My first attempt at pay-back came in September when I got him a press pass to the Berlin Jazz Festival. He took fantastic photos (many still for sale, or viewable in From The Hip) of Miles, Roland Kirk, Sonny Stitt, Kenny Clarke… I got him another pass to the Newport Jazz Festival in July ’65, where he told me about the big poetry reading at the Albert Hall he’d helped organize a few weeks earlier. I didn’t grasp its significance until I moved back to London in November. I rang Hoppy as soon as I arrived and he invited me to a meeting of the London Free School the following night. Everything seemed to have changed; Hoppy was no longer taking pictures, he was organizing. Leaflets were printed, a hall was rented, West London locals – Trinidadians, Irish, Ukrainians, students on the dole – were targeted as beneficiaries. The idea was to share our privileged knowledge with the disenfranchised – a theme that would run throughout Hoppy’s life.
The next two years are a vivid blur: Pink Floyd gigs to raise money, the IT launch at the Roundhouse, the UFO Club every Friday in an Irish dance hall in Tottenham Court Rd, the Technicolor Dream, borrowing a 16mm projector every Friday from Yoko Ono and returning it through a door left open to the street each Saturday dawn, police busting people in the queue, getting advice from Michael X about how to confront authority…. I’m not sure how I discovered that Hoppy was a terrific blues pianist, but he performed expertly when I hired him for Incredible String Band and Purple Gang recording sessions. (The Mad Hatter’s Song and Bootleg Whiskey, respectively.)

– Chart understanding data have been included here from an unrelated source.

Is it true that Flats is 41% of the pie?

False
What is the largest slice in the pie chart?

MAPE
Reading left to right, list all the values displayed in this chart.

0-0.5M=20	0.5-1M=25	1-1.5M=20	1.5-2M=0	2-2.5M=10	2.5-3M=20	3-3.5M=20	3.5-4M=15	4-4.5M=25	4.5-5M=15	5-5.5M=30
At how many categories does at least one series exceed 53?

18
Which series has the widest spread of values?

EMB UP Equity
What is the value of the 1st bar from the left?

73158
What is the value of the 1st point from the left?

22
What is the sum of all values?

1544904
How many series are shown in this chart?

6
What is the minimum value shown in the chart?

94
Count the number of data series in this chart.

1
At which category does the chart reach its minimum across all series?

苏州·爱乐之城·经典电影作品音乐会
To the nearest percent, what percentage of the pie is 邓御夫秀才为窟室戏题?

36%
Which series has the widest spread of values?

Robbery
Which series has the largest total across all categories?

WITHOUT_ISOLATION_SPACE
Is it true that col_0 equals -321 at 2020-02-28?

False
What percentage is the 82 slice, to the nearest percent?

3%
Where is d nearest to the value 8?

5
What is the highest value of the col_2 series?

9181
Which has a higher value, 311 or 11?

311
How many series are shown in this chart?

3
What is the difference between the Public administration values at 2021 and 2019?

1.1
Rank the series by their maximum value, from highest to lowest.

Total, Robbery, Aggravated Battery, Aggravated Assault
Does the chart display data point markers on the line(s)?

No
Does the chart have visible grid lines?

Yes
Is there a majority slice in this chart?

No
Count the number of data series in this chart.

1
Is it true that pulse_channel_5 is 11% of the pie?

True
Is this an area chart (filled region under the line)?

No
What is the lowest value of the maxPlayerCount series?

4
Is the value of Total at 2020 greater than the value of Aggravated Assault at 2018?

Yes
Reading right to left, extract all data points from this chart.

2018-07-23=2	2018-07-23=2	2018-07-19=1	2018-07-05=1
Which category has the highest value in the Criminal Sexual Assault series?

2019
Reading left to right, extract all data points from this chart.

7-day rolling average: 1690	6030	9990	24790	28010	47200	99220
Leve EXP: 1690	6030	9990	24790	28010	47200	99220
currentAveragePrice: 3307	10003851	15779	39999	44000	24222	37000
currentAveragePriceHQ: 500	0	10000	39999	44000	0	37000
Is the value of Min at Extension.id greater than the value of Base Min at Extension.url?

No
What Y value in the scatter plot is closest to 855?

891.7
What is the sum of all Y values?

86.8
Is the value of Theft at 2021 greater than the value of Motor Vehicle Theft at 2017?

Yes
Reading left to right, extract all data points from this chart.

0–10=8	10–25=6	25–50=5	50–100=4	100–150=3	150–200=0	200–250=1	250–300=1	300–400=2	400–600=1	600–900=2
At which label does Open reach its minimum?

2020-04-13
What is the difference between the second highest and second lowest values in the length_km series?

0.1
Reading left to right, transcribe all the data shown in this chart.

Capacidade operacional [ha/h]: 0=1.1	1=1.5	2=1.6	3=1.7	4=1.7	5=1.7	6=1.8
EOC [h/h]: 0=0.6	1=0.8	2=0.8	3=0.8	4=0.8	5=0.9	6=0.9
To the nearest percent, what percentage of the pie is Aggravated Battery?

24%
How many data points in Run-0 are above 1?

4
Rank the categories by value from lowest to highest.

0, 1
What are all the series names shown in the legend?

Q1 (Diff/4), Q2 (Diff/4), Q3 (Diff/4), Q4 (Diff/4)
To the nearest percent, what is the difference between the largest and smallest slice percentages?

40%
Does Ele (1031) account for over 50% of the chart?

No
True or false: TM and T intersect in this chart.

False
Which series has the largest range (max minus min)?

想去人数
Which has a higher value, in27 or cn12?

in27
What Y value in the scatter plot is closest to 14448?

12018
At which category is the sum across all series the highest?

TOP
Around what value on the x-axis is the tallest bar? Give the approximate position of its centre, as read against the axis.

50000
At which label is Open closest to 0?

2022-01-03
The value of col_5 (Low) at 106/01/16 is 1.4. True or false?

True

When Hoppy went down in June, the air went out of everything. We were already under siege – what had been a colourful psychedelic sidebar to “Swinging London” in the autumn of ‘66, had become a threat to the stability of society by the spring of ‘67, as the Beatles told of taking acid and then released LSD’s slickest advert, Sgt Pepper; the police colluded with the News of the World to bust the Stones. By the time Hoppy was released in January, our world had changed out of all recognition. I was busy in the studio and the “underground” was completely fragmented. Hoppy went into what he later confessed was his ‘Maoist’ period, sometimes even provoking factionalism rather than healing it. The warmth never went from our encounters, but throughout the 70s and 80s, they were sparse.
In the ‘90s and ‘00ies, I saw more of him; I found there were things I could do for him – help him move a couple of times, for example. He ended up in a great 3-room ‘sheltered accommodation’ in Islington, with a garden at the back. I would sometimes explain to American friends why I can’t imagine living in the US; would someone like Hoppy, who had been so central to the culture but who never profited from his efforts, have been taken care of that way in America? (Will Britain still be like that if the Tories win in May…?)
As his health deteriorated, I saw more and more of him. In the hospital a few days before he died, though his mouth was unable to form words, his good eye was wide and alert as I talked of how he’d changed my life and changed the life of this country. He moved his head up and down; for all his gentle humility, Hoppy knew who he was and what he’d accomplished.